Hubo una época en la que Hammond le escuchaba con mucha atención. En especial cuando Wu estaba recién reclutado, en los días en que era un licenciado de Biología de veintiocho años que trabajaba en su tesis de doctorado en Stanford, en el laboratorio de Norman Atherton.

La muerte de Atherton había precipitado el laboratorio en la confusión, así como en la aflicción. Nadie sabía qué iba a ocurrir con la provisión de fondos o con los programas para el doctorado. Había mucha incertidumbre; la gente estaba preocupada por su carrera.

Dos semanas después del funeral, John Hammond fue a ver a Wu. Todos los del laboratorio sabían que Atherton había tenido algún tipo de vínculo con Hammond, aunque los detalles nunca estuvieron claros. Pero Hammond se le había acercado a Wu de manera tan directa, que éste nunca lo olvidó:

—Norman siempre decía que usted era el mejor genetista de su laboratorio —había dicho—. ¿Cuáles son sus planes ahora?

—No sé. Investigación.

—¿Quiere un nombramiento en la Universidad?

—Sí.

—Es un error —contestó Hammond con energía—. Al menos, lo es si usted respeta su talento.

Wu parpadeó:

—¿Por qué?

—Porque, enfrentemos los hechos, las Universidades ya no son los centros intelectuales del país. La idea en sí es absurda. Las Universidades son el agua estancada. No se sorprenda tanto. No le estoy diciendo nada que usted no sepa. Desde la Segunda Guerra Mundial, todos los descubrimientos verdaderamente importantes salieron de laboratorios privados: el láser, el transistor, la vacuna contra la polio, el microprocesador, el holograma, el ordenador personal, la obtención de imágenes por resonancia magnética, las exploraciones por tomografía computarizada…, la lista sigue indefinidamente. Las Universidades, sencillamente, no están más donde ocurren las cosas, y no lo han estado durante cuarenta años. Si usted quiere hacer algo importante en los ordenadores o en la genética, no vaya a una Universidad. Por Dios, no.

Wu descubrió que no podía articular palabra.

—¡Cielo santo! —decía Hammond—, ¿por qué cosas debe pasar usted para iniciar un nuevo proyecto? ¿Cuántas solicitudes de beca, cuántos formularios, cuántas aceptaciones? ¿La comisión de iniciativas? ¿El director de departamento? ¿El comité de asignación de recursos de la Universidad? ¿Cómo consigue más espacio para trabajar, si lo precisa? ¿Más ayudantes, si los necesita? ¿Cuánto tiempo tarda en conseguir todo eso?
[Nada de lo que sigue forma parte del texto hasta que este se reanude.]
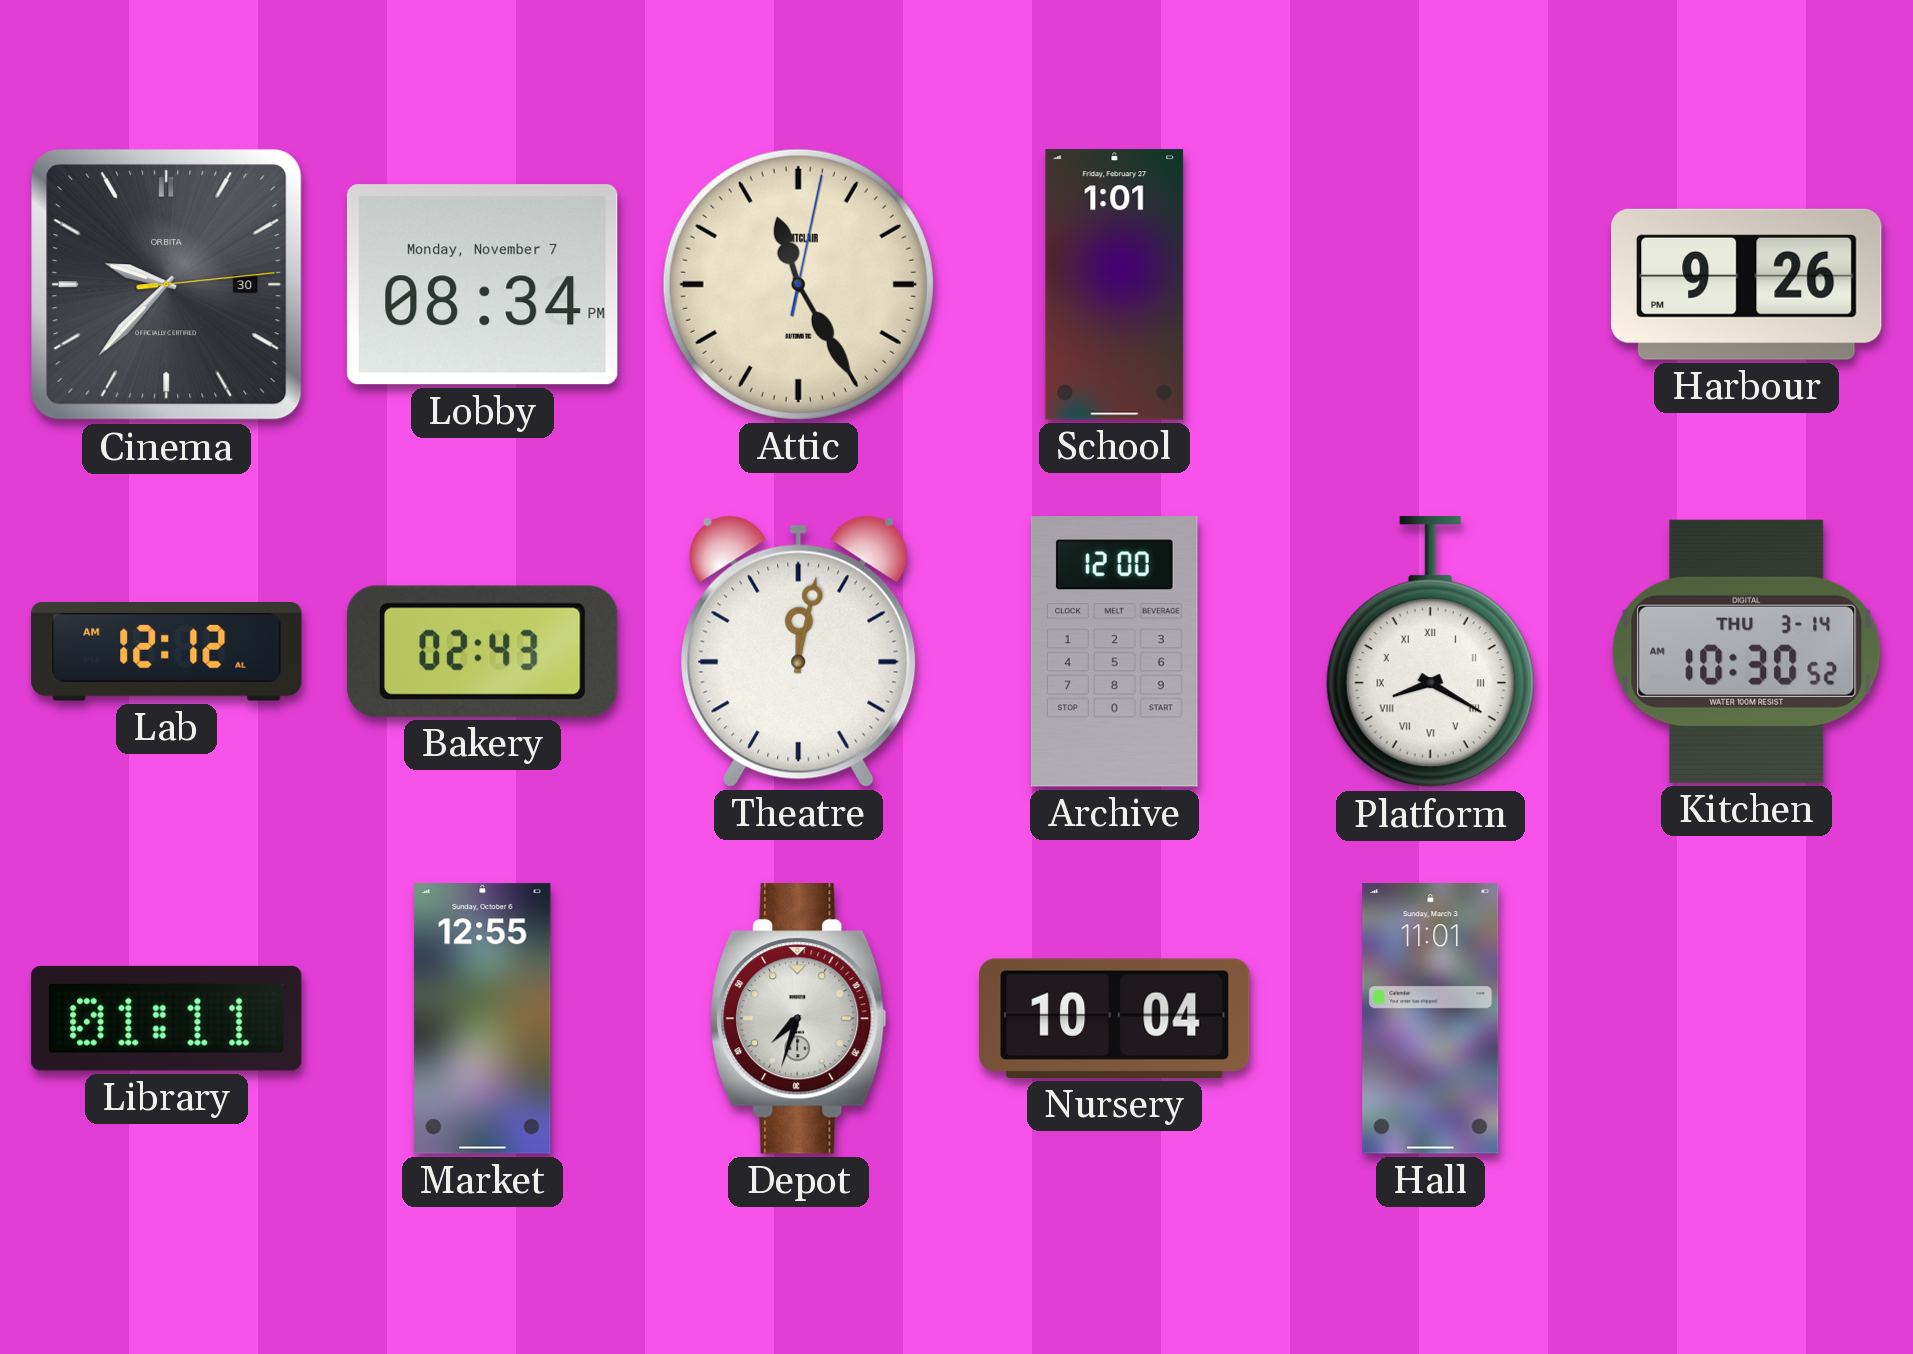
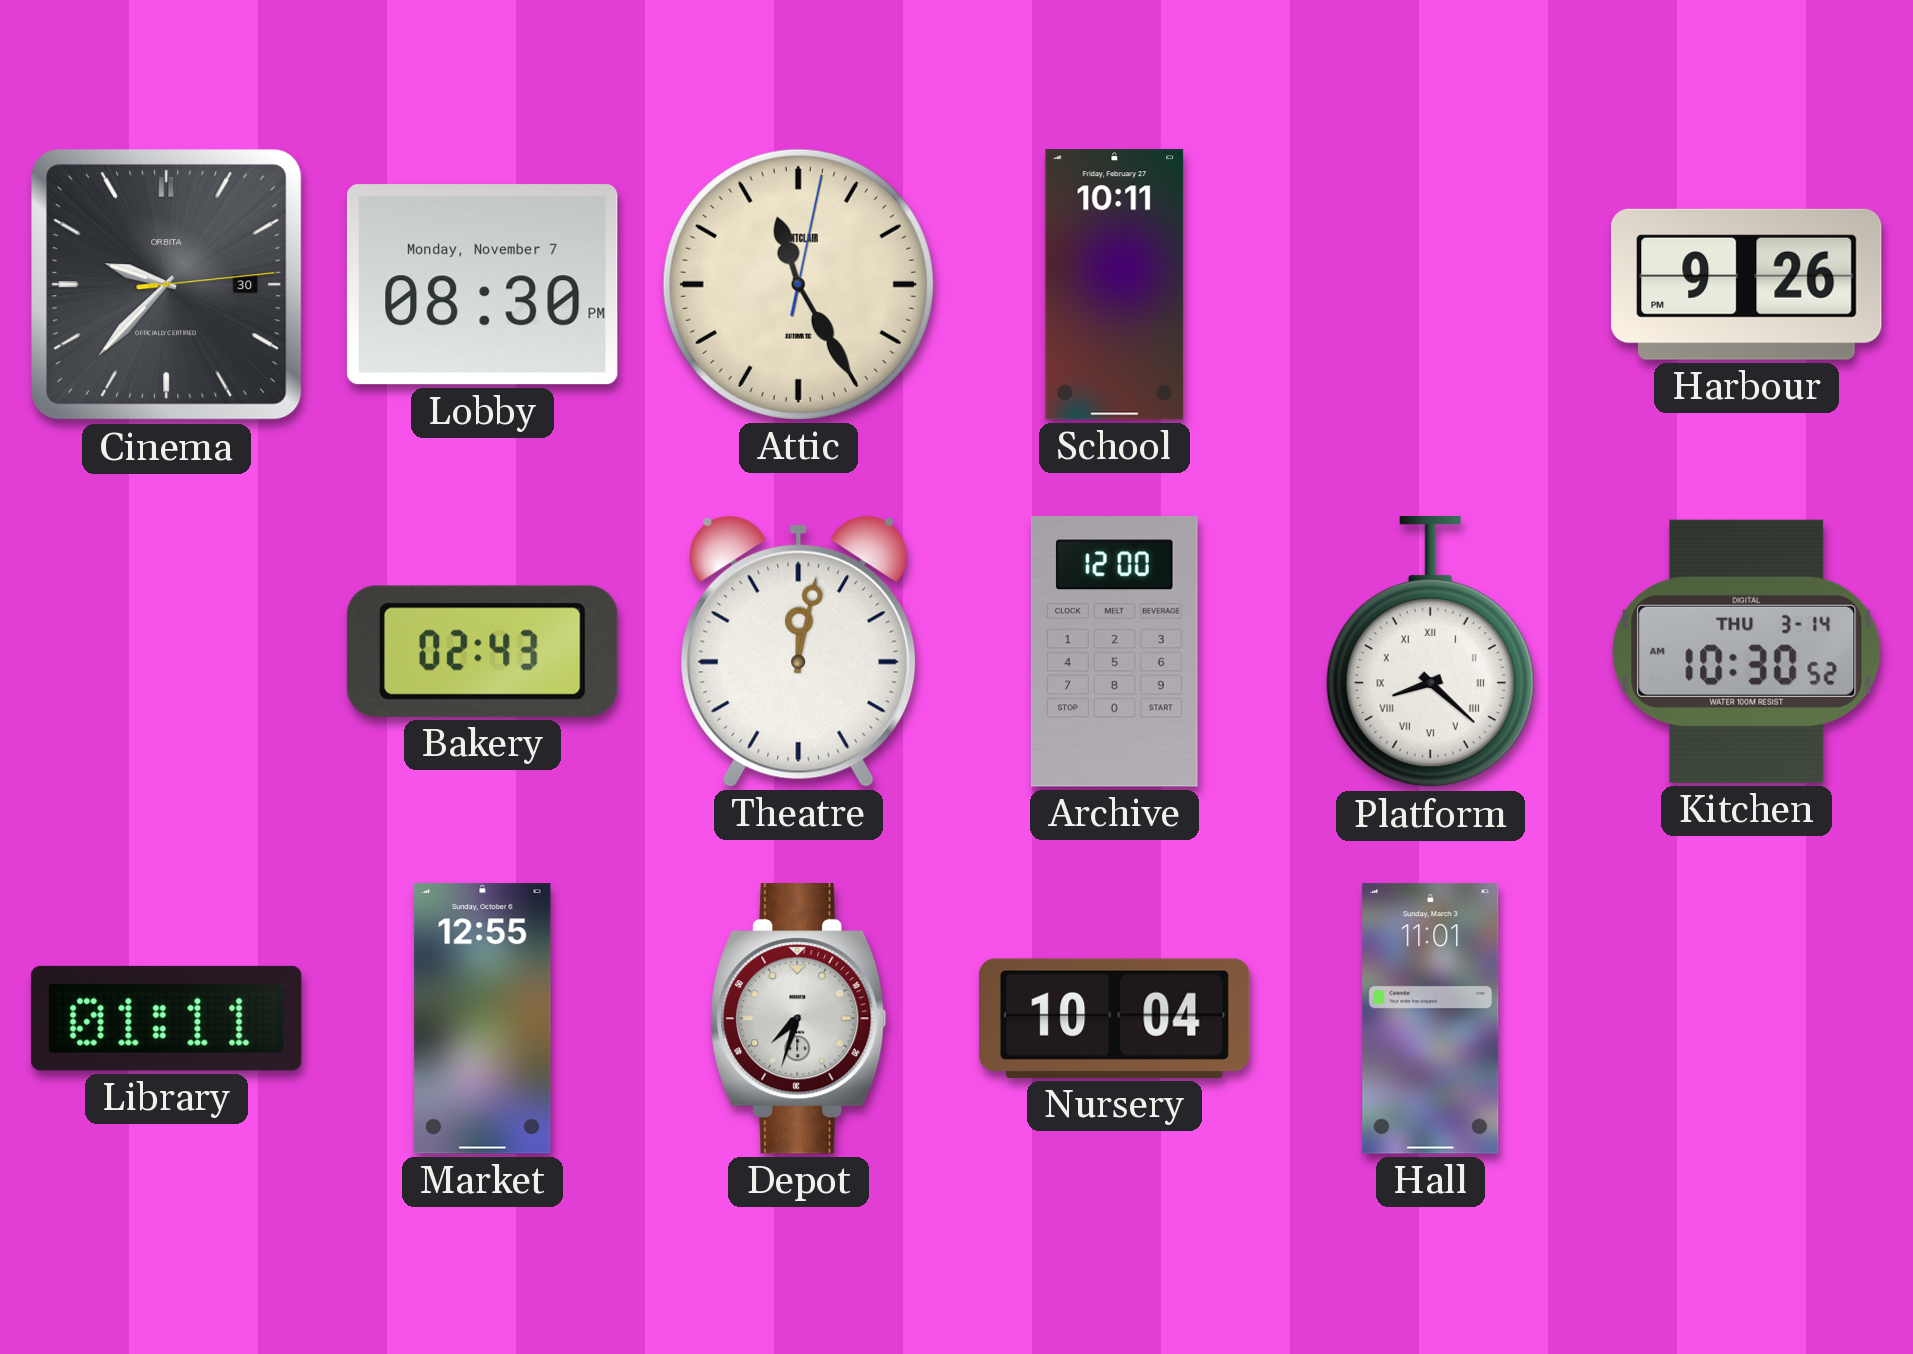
Lobby: 08:34 -> 08:30
School: 1:01 -> 10:11
Lab: 12:12 -> none
Platform: 8:20 -> 8:22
Un hombre brillante no puede malgastar un tiempo precioso con formularios y comités. La vida es demasiado corta, y el ADN demasiado largo. Usted quiere dejar su huella. Si quiere que algo se haga, manténgase alejado de las Universidades.

En aquellos días, Wu quería con desesperación dejar su huella. John Hammond atrapó toda su atención:

—Estoy hablando de trabajo —proseguía Hammond—. Verdaderos logros. ¿Qué necesita un científico para trabajar? Necesita tiempo, y necesita dinero. Estoy hablando de darle un encargo por cinco años, y diez millones al año como fondos. Cincuenta millones de dólares, y nadie le dice cómo gastarlos. Usted decide. Todo lo demás, sencillamente, no le obstaculiza el camino.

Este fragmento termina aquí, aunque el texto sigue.